▸ Explore the material
(a) According to the Bangalore blog post, how many schools does Akshaya Patra provide meals for?
(b) Write the next part of the blog post about the visit to Akshaya Patra, starting after its final sentence.

▸ Text segment
>>>>>

Grand Challenges Impact Lab

January 6, 2024

The Small Details

gcil

Since the first day we arrived in Bangalore, one of the first things I have noticed is how the people we have met are not only willing, but excited to help us. I saw this the first couple of days in small ways; for example during our first activity, the scavenger hunt, a stranger approached my group simply excited to explain the history of the building we stood before and even helped point us in the direction of our next clue, wishing us good luck despite being confused as to what we were doing. Or when an older lady saw a few of us timid to cross the street and helped guide us through the oncoming traffic. Today, we saw this desire to help others on a large scale. A feeding-three-million-students-every-day type of scale. This morning our bus arrived at Akshaya Patra, an NGO that creates mass quantities of food to feed kids across India. Before the tour of the building, we were told Akshaya Patra provides meals for nearly 20,000 schools, and I sat there wondering how they could possibly be reaching such a large population. But as I looked around the conference room, I noticed the carefully designated yellow outlines on the table marking where tissues and water belonged, and it became clear through small details, the precision and efficiency being exercised that allows for the success of the production.

<<<<<

▸ Records
>>>>>

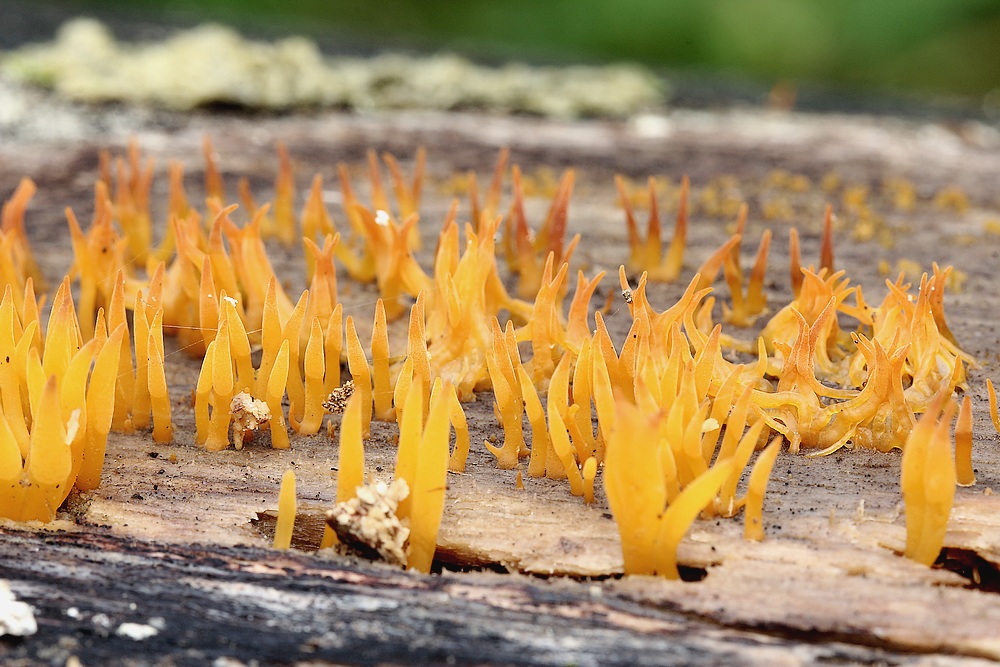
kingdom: Fungi
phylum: Basidiomycota
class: Dacrymycetes
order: Dacrymycetales
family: Dacrymycetaceae
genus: Calocera
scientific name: Calocera cornea
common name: liden guldgaffel
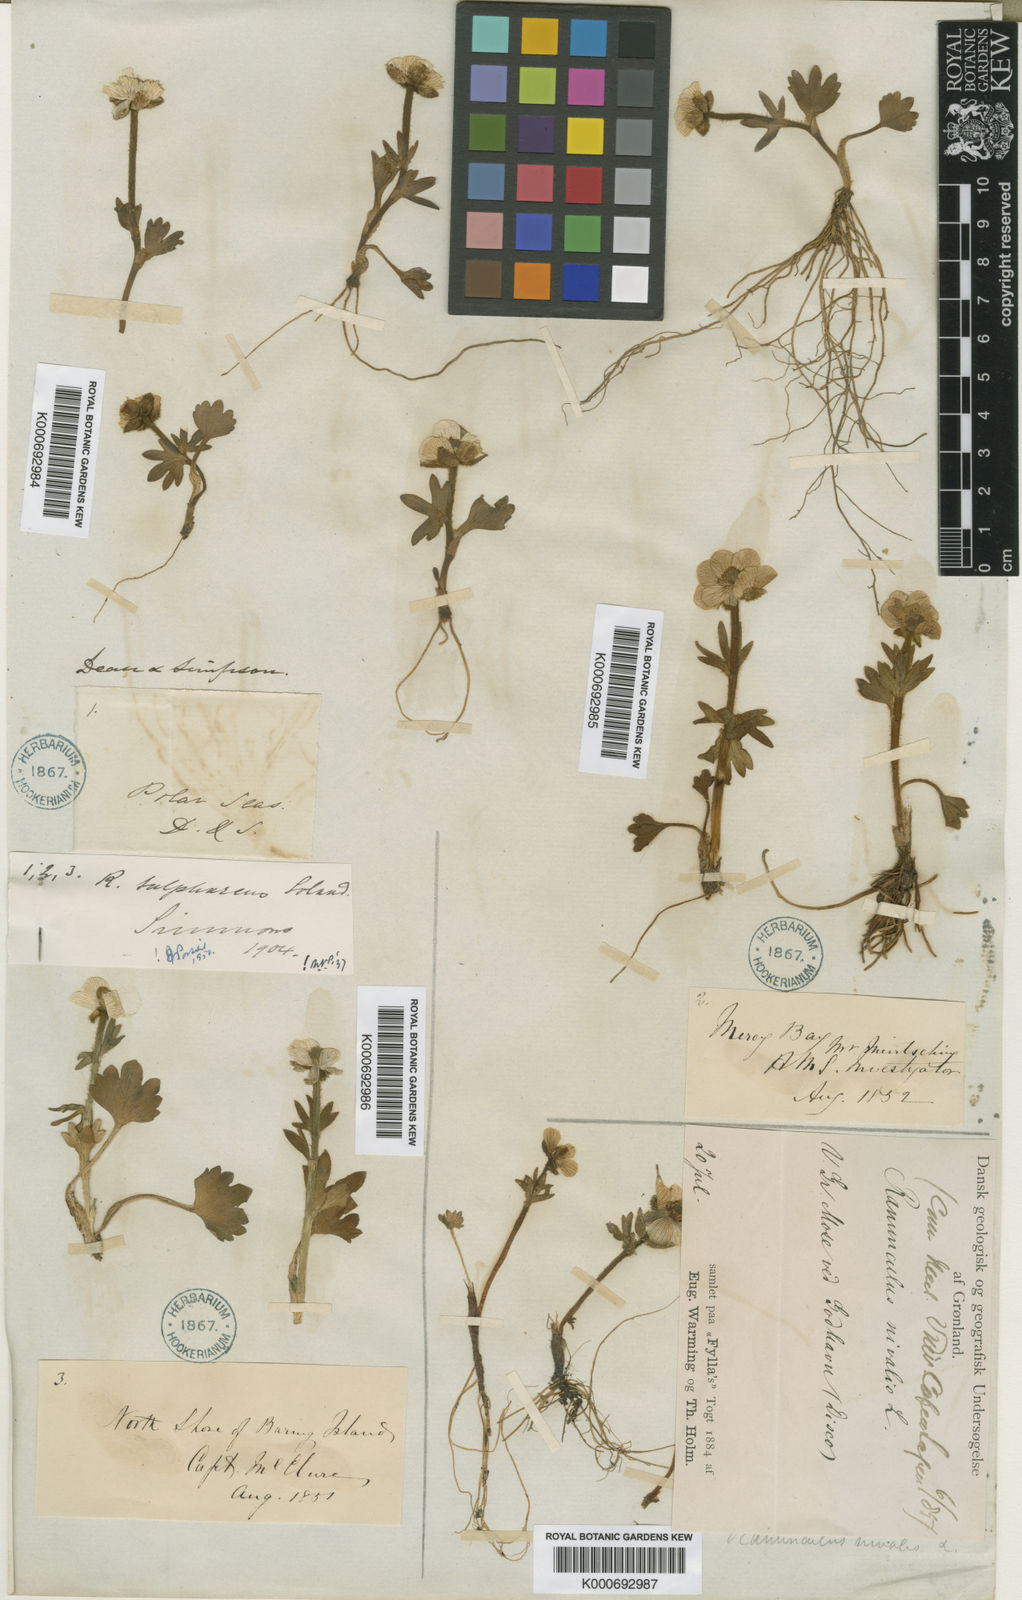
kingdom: Plantae
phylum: Tracheophyta
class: Magnoliopsida
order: Ranunculales
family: Ranunculaceae
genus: Ranunculus
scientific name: Ranunculus nivalis
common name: Snow buttercup
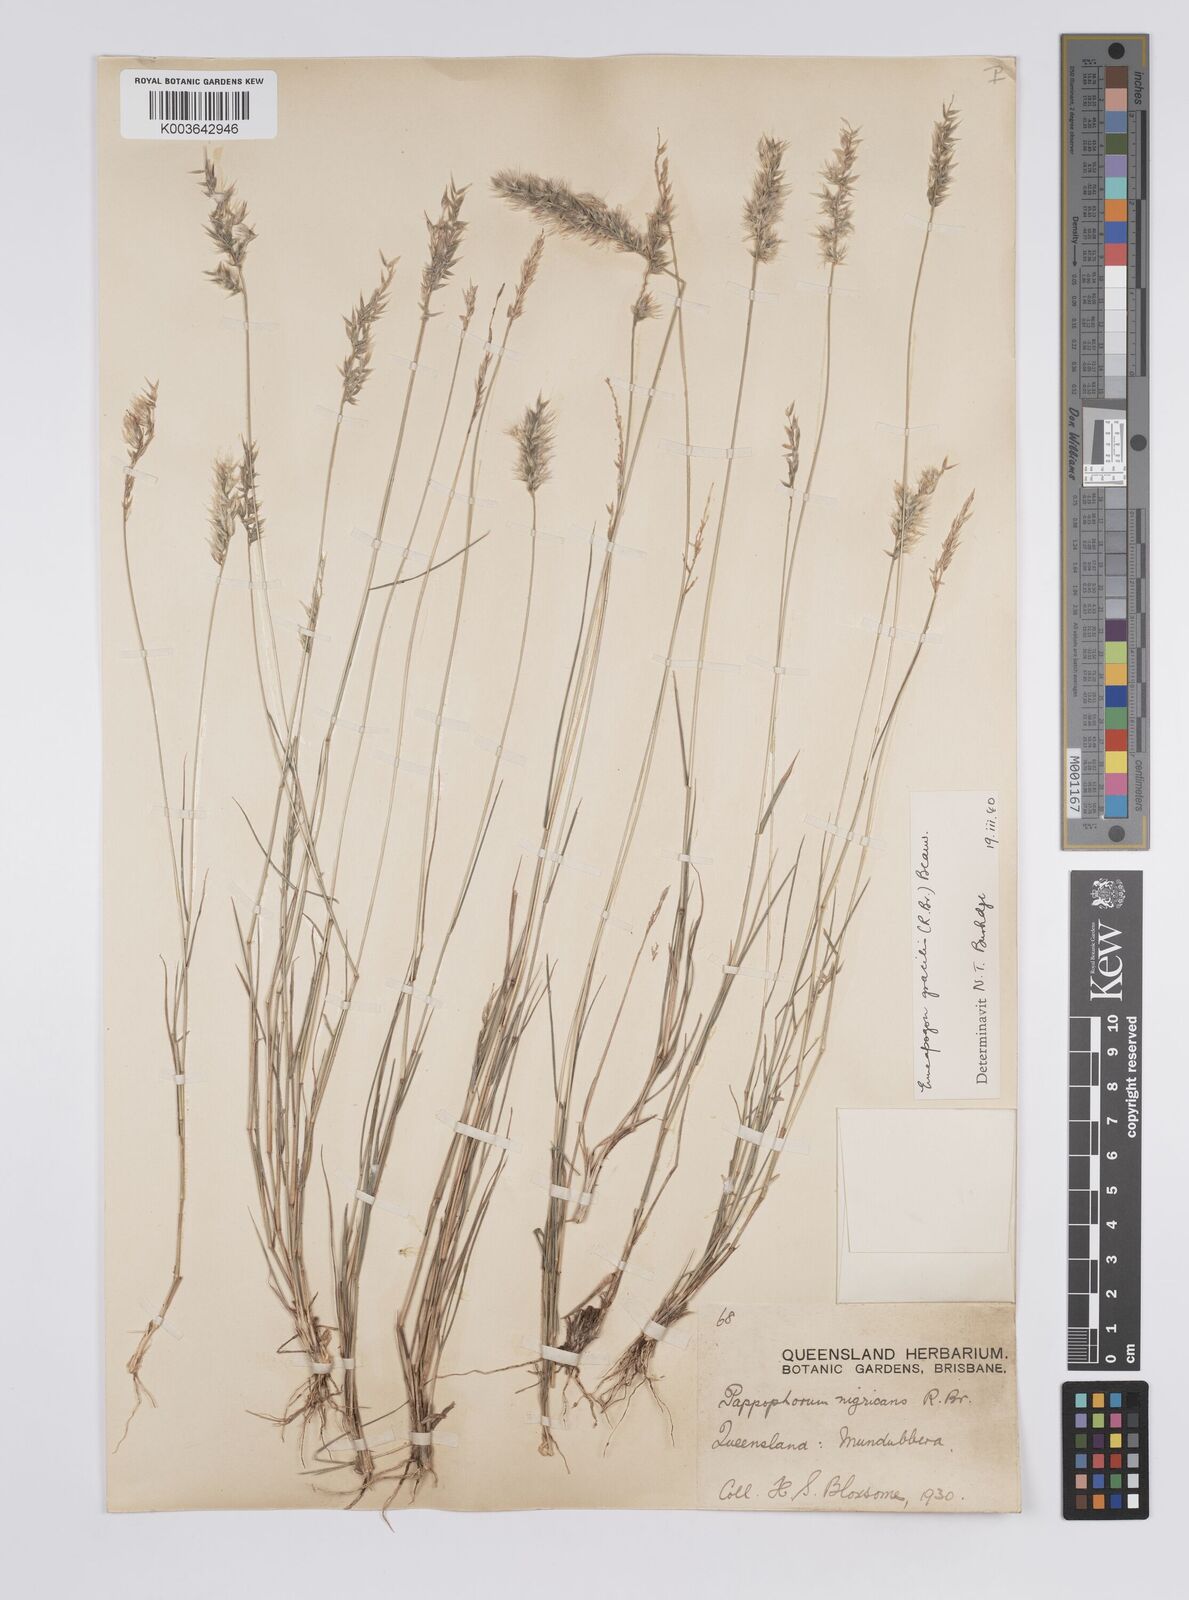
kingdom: Plantae
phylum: Tracheophyta
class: Liliopsida
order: Poales
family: Poaceae
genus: Enneapogon
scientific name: Enneapogon gracilis
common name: Slender bottle-washers
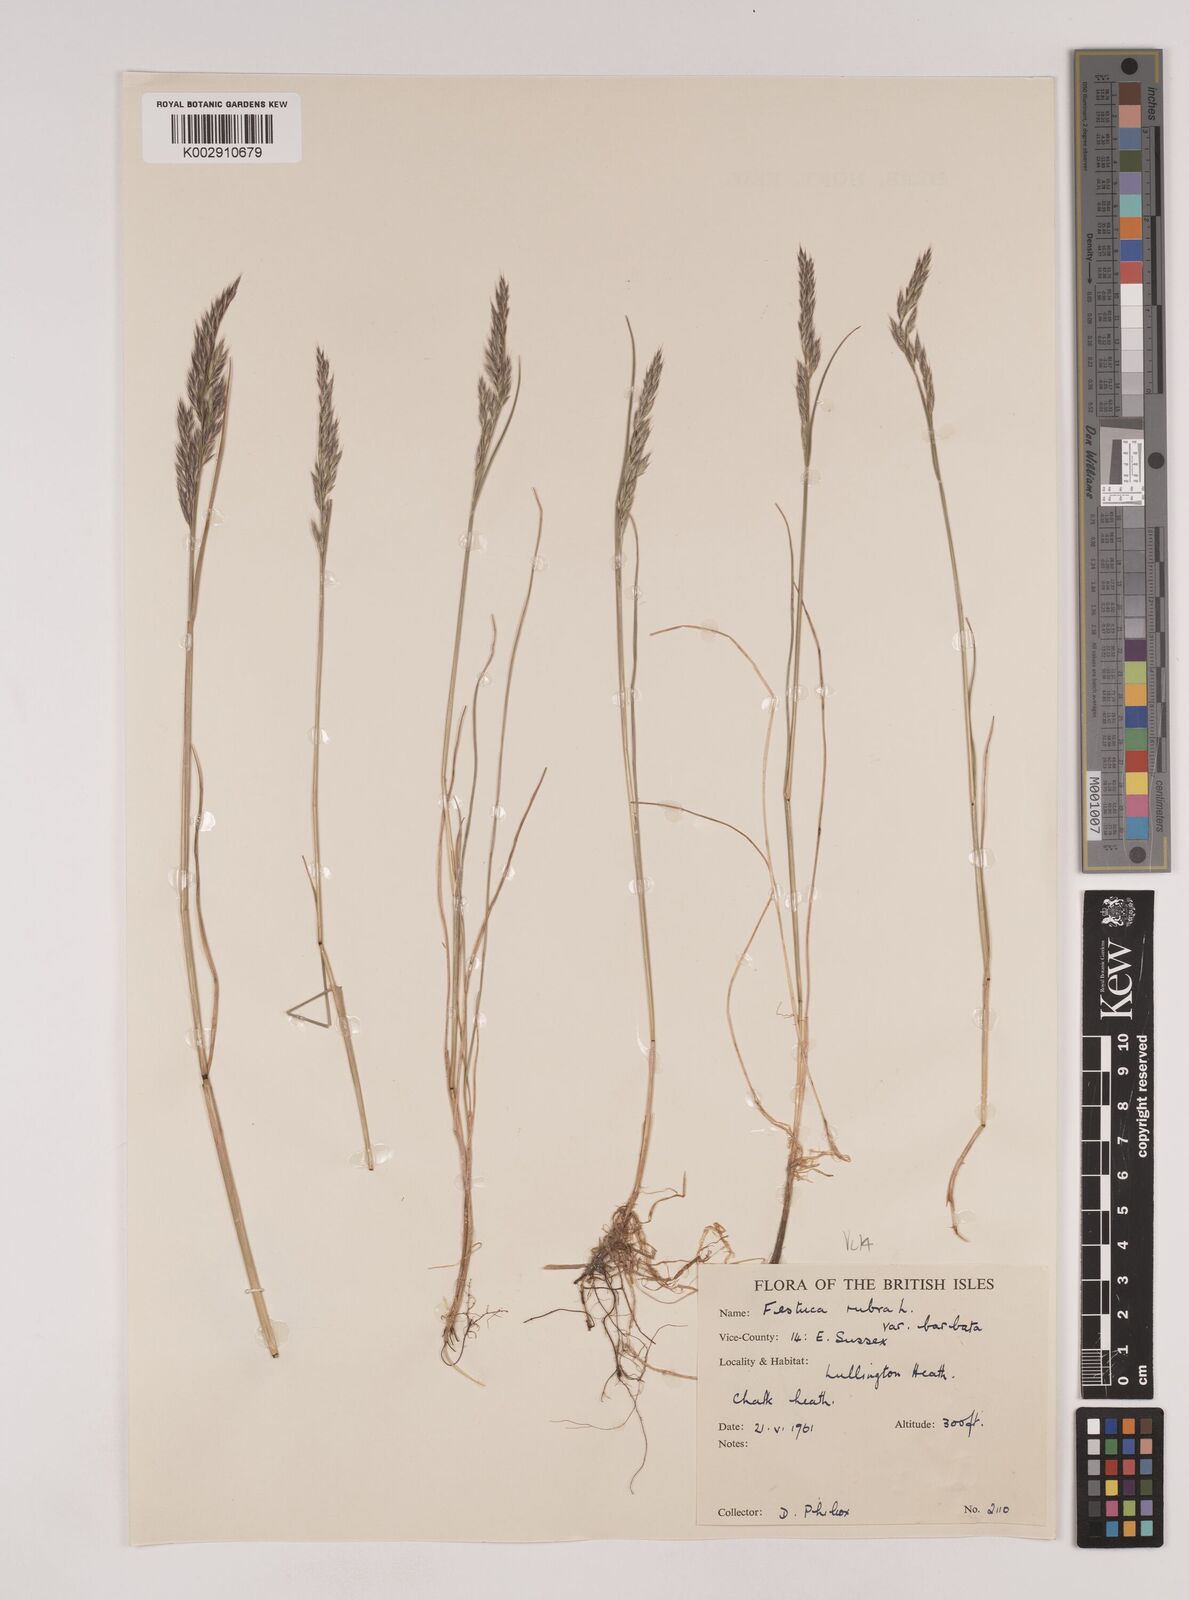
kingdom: Plantae
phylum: Tracheophyta
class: Liliopsida
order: Poales
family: Poaceae
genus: Festuca
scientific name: Festuca rubra
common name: Red fescue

<<<<<

▸ Numbered answers
(a) Nearly 20,000 schools.

(b)
Akshaya Patra utilizes gravity in their favor so we made our way down the building following the food transform from bags of dry grain to cooked meals being loaded onto a truck ready to be delivered to schools. While watching the employees stir massive amounts of food in pots that stood taller than themselves, I felt admiration for their commitment to contributing to their greater good. At the end of our tour, someone asked how COVID impacted the organization, and their reply was they made more meals than ever before, and in place of the closed schools, they fed their community, showing the organizations’ intrinsic desire to help others. Finishing the tour, I looked at the building, and it felt too small for the amount of change they produced everyday, and yet I watched a truck drive off ready to feed thousands of children.

There are at least ten other examples that come to mind of interactions where people lent their help or expressed excitement to teach our group something new. It has become my goal to take the time to notice and appreciate these gestures no matter the scale. Personally, as an Environmental Engineering major, where my classes tend to center on the catastrophic and irreversible nature of climate change, I sometimes feel that the issues that await me are so large that no matter what I do or the success I achieve, my work won’t make an impact. And I have definitely had similar thoughts in respect to the projects we will be working on while here. But having the privilege today to visit an NGO that has been consistently growing and expanding their impact and even experiencing the kindness and altruism of strangers in short interactions, I feel a strong sense of hope and I am assured change is a continuum, built from the collective efforts of individuals’ actions.